The pirates are getting some pushback thanks to tech. First came the video-streaming door cameras (like Ring, now part of Amazon) that could capture them and report them to authorities. That made a small dent in their operations. But a better solution is happening in Singapore.
If you live there, for the last several years you can have your packages delivered to one of now 1,000 public lockers that are all over the island. If you have ever used the lockers that Amazon has at Whole Foods or one of its other storefronts, you get the idea. It is a wall of lockers of various sizes with a computer controlling access. Once you authenticate yourself, a door opens and the package is revealed. The lockers are built and operated by Pick Network and are called the Locker Alliance Network (which sounds vaguely Terminator-ish but let’s move on). You choose the locker installation nearest to your home or office or wherever you happen to be, and the delivery company will get the package there. On the company’s website, you can locate the nearest locker and you can see by the map how dense they are spread around the country.
To give you some sense of scale, Singapore is a very densely settled area about half the size of Rhode Island but with five times its population. I spoke at a conference there back in 1998, and was amazed at its diversity of languages and culture: fortunately for me, almost everyone these days is educated in English. It is very modern and apart from the signs in Chinese characters, you could have been in any major downtown city. Back then their freeways had one of the first open road toll collectors (meaning no booths that were designed for variable congestion pricing and no slowing down), something that took a while to show up elsewhere in the world.
It isn’t completely one humongous city like Hong Kong, but the density it does have makes something like the locker network functional. Pick claims lockers are within walking distance for most people. You can also drop off packages at the lockers, again like what we can do at Whole Foods.

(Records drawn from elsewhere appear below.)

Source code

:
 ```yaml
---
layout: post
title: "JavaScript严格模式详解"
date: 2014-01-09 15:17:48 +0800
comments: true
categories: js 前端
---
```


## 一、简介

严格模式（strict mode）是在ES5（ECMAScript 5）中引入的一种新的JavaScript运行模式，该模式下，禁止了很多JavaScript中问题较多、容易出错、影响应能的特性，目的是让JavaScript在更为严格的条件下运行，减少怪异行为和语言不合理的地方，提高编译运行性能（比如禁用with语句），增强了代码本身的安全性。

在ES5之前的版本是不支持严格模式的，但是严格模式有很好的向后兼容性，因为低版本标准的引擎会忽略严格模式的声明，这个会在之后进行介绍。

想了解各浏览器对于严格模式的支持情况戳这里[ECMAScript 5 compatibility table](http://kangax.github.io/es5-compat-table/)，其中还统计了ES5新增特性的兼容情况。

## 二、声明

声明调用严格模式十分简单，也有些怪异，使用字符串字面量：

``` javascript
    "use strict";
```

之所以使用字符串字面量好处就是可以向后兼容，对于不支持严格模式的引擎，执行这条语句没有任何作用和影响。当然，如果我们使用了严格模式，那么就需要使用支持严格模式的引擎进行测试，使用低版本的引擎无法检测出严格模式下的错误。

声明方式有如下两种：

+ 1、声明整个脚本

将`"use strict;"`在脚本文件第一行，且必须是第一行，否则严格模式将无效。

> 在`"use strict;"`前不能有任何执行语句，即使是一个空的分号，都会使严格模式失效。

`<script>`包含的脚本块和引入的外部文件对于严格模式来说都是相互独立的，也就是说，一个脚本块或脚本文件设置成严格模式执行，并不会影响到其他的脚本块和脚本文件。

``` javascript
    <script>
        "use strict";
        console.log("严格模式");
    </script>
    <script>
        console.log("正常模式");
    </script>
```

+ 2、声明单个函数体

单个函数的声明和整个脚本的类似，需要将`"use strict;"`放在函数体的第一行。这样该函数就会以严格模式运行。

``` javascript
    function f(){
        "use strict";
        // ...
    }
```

Having a “last mile” solution is significant in that it has other benefits: there are fewer delivery vans tying up the roads, and less carbon consumption too. BTW, don’t you hate that term? How else should we refer to the contact with customers — maybe “first mile!” You get my point. And it is an open network, meaning (unlike Amazon), any delivery company can integrate with their own systems.
According to this article in the local newspaper, usage was initially slow but seems to have caught on, at least given by the increasing size of the locker network. It helps that Pick is federally funded. The delivery companies saw major increases in their own productivity, the story reported, although not clear how this was calculated.
In the meantime, watch out for those porch pirates on your own deliveries.